Records supplied =
|---|

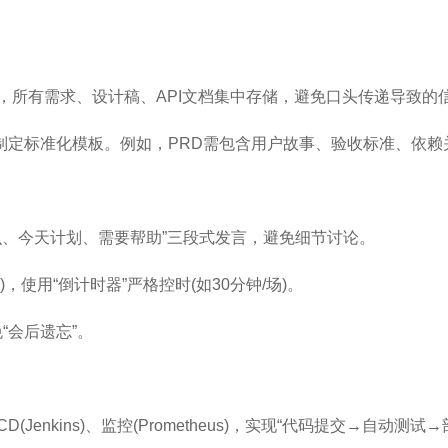
一信息源，所有需求、设计稿、API文档集中存储，避免口头传递导致
案制定标准化模板。例如，PRD需包含用户故事、验收标准、依赖
么、今天计划、需要帮助”三段式发言，避免细节讨论。
使用“倒计时器”严格控时(如30分钟/场)。
“会后遗忘”。
D(Jenkins)、监控(Prometheus)，实现“代码提交→自动测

|---|

In your copy of the listing, please omit the pictures and keep every word exact.

一信息源，所有需求、设计稿、API文档集中存储，避免口头传递导致
案制定标准化模板。例如，PRD需包含用户故事、验收标准、依赖
么、今天计划、需要帮助”三段式发言，避免细节讨论。
使用“倒计时器”严格控时(如30分钟/场)。
“会后遗忘”。
D(Jenkins)、监控(Prometheus)，实现“代码提交→自动测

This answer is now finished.